**Prompt**: Start to finish, the listing must be rewritten exactly.

**Excerpted records**:
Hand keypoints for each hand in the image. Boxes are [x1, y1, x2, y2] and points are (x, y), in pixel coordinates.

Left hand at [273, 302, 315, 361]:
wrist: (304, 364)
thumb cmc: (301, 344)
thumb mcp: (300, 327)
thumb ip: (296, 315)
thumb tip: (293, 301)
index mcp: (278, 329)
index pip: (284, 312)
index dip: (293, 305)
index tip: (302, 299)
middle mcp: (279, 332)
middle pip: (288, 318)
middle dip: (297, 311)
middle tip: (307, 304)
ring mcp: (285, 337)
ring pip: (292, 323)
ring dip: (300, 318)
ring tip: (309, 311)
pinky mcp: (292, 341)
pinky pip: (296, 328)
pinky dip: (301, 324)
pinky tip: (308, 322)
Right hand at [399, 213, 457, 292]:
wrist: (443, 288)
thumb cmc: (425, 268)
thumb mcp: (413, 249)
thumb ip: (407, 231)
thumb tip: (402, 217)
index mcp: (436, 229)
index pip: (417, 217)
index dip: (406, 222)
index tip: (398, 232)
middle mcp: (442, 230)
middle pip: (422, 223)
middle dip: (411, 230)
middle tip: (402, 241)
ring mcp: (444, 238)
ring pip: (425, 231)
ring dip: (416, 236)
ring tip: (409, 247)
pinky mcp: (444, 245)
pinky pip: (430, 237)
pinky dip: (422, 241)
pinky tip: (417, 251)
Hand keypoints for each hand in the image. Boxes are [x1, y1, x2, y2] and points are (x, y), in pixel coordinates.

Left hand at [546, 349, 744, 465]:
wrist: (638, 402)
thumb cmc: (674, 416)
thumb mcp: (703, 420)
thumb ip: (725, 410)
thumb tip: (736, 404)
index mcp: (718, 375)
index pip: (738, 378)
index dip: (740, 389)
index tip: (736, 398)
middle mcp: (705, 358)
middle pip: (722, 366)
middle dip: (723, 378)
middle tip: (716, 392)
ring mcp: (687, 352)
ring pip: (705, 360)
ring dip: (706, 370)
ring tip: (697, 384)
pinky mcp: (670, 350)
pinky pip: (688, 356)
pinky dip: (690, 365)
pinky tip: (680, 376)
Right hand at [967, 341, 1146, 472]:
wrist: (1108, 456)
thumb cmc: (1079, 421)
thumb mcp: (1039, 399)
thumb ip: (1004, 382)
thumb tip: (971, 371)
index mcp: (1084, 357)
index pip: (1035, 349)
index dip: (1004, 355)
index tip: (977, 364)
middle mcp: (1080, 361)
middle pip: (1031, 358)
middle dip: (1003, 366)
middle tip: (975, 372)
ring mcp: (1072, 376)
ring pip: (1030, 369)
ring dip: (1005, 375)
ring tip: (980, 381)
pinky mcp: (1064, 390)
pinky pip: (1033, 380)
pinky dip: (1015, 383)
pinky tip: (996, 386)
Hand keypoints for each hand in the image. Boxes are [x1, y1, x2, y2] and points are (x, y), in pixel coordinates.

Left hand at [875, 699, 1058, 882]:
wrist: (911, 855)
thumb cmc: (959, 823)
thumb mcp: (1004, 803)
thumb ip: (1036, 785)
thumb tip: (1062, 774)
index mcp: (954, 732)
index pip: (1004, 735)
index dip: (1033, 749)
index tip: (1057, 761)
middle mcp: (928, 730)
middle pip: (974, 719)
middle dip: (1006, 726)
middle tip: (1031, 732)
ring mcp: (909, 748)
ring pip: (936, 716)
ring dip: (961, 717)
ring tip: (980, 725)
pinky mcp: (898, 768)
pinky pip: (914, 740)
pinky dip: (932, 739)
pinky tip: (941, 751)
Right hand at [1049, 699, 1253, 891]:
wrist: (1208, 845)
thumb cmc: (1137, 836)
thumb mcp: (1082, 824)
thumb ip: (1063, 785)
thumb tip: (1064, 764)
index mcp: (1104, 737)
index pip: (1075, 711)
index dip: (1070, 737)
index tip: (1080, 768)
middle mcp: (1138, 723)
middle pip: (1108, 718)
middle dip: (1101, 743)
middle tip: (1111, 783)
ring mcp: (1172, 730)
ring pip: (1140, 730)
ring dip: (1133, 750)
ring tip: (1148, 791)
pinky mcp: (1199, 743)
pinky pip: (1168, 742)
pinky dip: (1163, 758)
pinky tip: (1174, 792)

**Your response**:
Hand keypoints for each hand in the image. Boxes are [x1, y1, x2, y2] and points are (x, y), in pixel coordinates.

Left hand at [273, 302, 315, 361]:
wrist: (304, 364)
thumb cmc: (301, 344)
thumb mcp: (300, 327)
thumb ip: (296, 315)
thumb tip: (293, 301)
index mcp: (278, 329)
index pip: (284, 312)
index dip: (293, 305)
index tip: (302, 299)
middle mcp: (279, 332)
middle pip: (288, 318)
middle dip: (297, 311)
middle tip: (307, 304)
ring mcp: (285, 337)
ring pip: (292, 323)
ring dip: (300, 318)
ring tip: (309, 311)
pinky mcp: (292, 341)
pinky pip: (296, 328)
pinky dip: (301, 324)
pinky tip: (308, 322)
Right hand at [399, 213, 457, 292]:
wrist: (443, 288)
thumb cmc: (425, 268)
thumb mcp: (413, 249)
thumb ip: (407, 231)
thumb tip: (402, 217)
index mcp: (436, 229)
index pip: (417, 217)
index dip: (406, 222)
index tip: (398, 232)
middle mcp: (442, 230)
middle pip: (422, 223)
middle dip: (411, 230)
middle tip: (402, 241)
ring mcp: (444, 238)
ring pip: (425, 231)
ring dip: (416, 236)
ring tip: (409, 247)
pinky mcp: (444, 245)
pinky pip: (430, 237)
pinky dip: (422, 241)
pinky tip: (417, 251)
Hand keypoints for each hand in the image. Boxes are [x1, y1, x2, y2] and points are (x, y), in pixel coordinates.

Left hand at [546, 349, 744, 465]:
wrist: (638, 402)
thumb cmc: (674, 416)
thumb mcp: (703, 420)
thumb ip: (725, 410)
thumb tip: (736, 404)
index mcp: (718, 375)
index pip: (738, 378)
index dip: (740, 389)
index tip: (736, 398)
middle mcp: (705, 358)
middle pip: (722, 366)
middle dip: (723, 378)
middle tip: (716, 392)
ring mcp: (687, 352)
ring pip: (705, 360)
ring dip: (706, 370)
ring tip: (697, 384)
pinky mcp: (670, 350)
pinky pip: (688, 356)
pinky dip: (690, 365)
pinky tip: (680, 376)
Right hand at [967, 341, 1146, 472]:
wrist: (1108, 456)
thumb cmc: (1079, 421)
thumb mcp: (1039, 399)
thumb ip: (1004, 382)
thumb tip: (971, 371)
index mcp: (1084, 357)
index pip: (1035, 349)
index dip: (1004, 355)
index tip: (977, 364)
middle mcp: (1080, 361)
middle pip: (1031, 358)
middle dip: (1003, 366)
middle tip: (975, 372)
ring mcp: (1072, 376)
ring pip: (1030, 369)
ring dip: (1005, 375)
ring tip: (980, 381)
pinky mcp: (1064, 390)
pinky pip: (1033, 380)
pinky dip: (1015, 383)
pinky tip: (996, 386)
Hand keypoints for each hand in the image. Boxes are [x1, y1, x2, y2] and points are (x, y), in pixel coordinates.

Left hand at [875, 699, 1058, 882]:
wrist: (911, 855)
thumb cmc: (959, 823)
thumb mcp: (1004, 803)
thumb ip: (1036, 785)
thumb tip: (1062, 774)
index mcp: (954, 732)
index pip: (1004, 735)
index dip: (1033, 749)
index tip: (1057, 761)
middle mcp: (928, 730)
middle pip: (974, 719)
middle dip: (1006, 726)
middle tip: (1031, 732)
ring mcp: (909, 748)
ring pip: (936, 716)
ring dip: (961, 717)
ring tip: (980, 725)
pinky mcp: (898, 768)
pinky pip: (914, 740)
pinky dip: (932, 739)
pinky tip: (941, 751)
Right hand at [1049, 699, 1253, 891]:
wrist: (1208, 845)
thumb cmc: (1137, 836)
thumb mcp: (1082, 824)
thumb ip: (1063, 785)
thumb tip: (1064, 764)
index mcp: (1104, 737)
index pip: (1075, 711)
index dip: (1070, 737)
index tip: (1080, 768)
middle mcp: (1138, 723)
middle pip: (1108, 718)
middle dip: (1101, 743)
middle tip: (1111, 783)
ring mcp: (1172, 730)
ring pip: (1140, 730)
ring dip: (1133, 750)
ring tip: (1148, 791)
pinky mcp: (1199, 743)
pinky pip: (1168, 742)
pinky dip: (1163, 758)
pinky tip: (1174, 792)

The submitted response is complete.